= Written exercise A =
From the herbarium records, copy verbatim every line between the line containing "collector number: 118" and the line containing "family: Caprifoliaceae", inclusive.

= Extracted text =
* START *

CacheFS

A key-value store for caching huge amount of data especially small files no more than 1M. It's written in python using Jonas Haag's awesome bjoern and can be easily scaled by nginx.

Usage

quick start

clone this project to somewhere and install dependences(you'd better do this in a virtual env):

pip install -r requirements.txt

start up using default config

python src/app.py

that's it, test by curl:

curl -X PUT localhost:1234/foo -d $'hello world\n'
curl localhost:1234/foo
curl -X DELETE localhost:1234/foo
curl localhost:1234/foo

configuration

Config file is src/config.py. It's recommended to create a custom config file based on this file and then pass its path as argument to app.py

cp src/config.py config_1.py
# modify config_1.py
python src/app.py config_1.py

use memcache as a LRU cache

Memcache can speed up a lot compared with pure disk access. CacheFS is default a simple FIFO cache which is not useful in many cases. With the help of memcache, the most frequently accessed files are cached in memory even if they are erased from disk due to a very long existence time.

* END *

= Written exercise B =
According to the CacheFS description, what kind of cache is CacheFS by default?

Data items
* START *

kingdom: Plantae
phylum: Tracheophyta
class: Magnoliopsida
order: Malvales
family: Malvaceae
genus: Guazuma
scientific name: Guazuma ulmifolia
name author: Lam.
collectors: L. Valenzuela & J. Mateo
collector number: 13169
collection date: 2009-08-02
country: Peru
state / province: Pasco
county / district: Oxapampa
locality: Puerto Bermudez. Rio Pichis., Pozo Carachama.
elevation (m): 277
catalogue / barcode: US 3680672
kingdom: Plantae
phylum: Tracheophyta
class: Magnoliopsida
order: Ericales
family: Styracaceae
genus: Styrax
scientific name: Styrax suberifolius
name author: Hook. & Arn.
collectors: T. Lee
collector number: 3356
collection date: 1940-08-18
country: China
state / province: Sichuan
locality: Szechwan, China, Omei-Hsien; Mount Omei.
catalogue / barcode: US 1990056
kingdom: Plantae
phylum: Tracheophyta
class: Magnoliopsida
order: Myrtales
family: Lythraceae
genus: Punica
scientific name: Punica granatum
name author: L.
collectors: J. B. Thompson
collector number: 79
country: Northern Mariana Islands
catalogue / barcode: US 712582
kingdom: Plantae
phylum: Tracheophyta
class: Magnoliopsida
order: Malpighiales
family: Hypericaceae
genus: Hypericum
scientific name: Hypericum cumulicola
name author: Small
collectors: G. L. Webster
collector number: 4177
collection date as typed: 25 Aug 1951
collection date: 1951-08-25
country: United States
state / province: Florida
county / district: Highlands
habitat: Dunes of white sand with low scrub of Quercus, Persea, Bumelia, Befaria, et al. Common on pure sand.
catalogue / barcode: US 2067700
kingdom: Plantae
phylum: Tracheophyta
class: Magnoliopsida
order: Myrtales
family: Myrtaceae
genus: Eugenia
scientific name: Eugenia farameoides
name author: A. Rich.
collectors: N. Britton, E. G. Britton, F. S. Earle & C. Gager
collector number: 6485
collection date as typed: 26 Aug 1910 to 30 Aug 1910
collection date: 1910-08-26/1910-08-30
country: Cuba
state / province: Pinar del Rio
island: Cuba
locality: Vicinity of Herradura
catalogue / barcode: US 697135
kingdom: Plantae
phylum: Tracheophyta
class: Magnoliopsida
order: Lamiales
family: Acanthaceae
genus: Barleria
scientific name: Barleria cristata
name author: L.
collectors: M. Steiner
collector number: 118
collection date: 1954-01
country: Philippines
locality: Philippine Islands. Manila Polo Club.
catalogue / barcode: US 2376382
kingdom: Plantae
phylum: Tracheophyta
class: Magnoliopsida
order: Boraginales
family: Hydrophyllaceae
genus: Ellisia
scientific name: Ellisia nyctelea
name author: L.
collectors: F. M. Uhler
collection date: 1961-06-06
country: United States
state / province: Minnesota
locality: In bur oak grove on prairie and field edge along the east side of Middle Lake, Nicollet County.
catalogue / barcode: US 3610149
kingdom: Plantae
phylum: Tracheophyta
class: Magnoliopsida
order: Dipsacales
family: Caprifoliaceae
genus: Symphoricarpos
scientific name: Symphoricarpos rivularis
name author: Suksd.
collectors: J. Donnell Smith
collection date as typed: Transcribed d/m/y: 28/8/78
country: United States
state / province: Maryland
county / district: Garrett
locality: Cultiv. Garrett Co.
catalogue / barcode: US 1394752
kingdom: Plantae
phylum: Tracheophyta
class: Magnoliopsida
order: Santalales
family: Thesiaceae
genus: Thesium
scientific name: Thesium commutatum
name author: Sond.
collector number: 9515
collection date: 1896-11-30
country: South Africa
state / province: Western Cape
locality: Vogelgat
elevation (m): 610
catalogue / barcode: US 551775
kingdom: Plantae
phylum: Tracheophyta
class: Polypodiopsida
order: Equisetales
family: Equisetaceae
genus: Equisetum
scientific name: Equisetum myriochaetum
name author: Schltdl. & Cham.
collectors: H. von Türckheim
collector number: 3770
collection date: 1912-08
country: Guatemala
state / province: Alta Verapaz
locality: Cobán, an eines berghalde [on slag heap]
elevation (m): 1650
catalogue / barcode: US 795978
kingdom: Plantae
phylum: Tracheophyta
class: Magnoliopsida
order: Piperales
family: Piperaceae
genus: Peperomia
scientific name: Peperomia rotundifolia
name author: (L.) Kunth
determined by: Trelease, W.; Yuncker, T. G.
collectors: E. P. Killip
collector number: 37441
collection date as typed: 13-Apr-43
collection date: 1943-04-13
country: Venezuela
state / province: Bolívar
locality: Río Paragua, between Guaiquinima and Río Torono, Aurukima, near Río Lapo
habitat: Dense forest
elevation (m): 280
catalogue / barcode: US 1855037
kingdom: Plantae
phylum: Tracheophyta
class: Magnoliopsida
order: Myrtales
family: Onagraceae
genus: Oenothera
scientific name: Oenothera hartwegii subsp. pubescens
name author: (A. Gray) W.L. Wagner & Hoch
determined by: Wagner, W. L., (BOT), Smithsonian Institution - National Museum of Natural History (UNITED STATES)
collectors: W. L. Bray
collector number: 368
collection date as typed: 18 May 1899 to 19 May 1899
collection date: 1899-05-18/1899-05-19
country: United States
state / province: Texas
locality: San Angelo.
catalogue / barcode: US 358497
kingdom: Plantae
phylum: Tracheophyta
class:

* END *

= Task response A =
collector number: 118
collection date: 1954-01
country: Philippines
locality: Philippine Islands. Manila Polo Club.
catalogue / barcode: US 2376382
kingdom: Plantae
phylum: Tracheophyta
class: Magnoliopsida
order: Boraginales
family: Hydrophyllaceae
genus: Ellisia
scientific name: Ellisia nyctelea
name author: L.
collectors: F. M. Uhler
collection date: 1961-06-06
country: United States
state / province: Minnesota
locality: In bur oak grove on prairie and field edge along the east side of Middle Lake, Nicollet County.
catalogue / barcode: US 3610149
kingdom: Plantae
phylum: Tracheophyta
class: Magnoliopsida
order: Dipsacales
family: Caprifoliaceae

= Task response B =
A simple FIFO cache.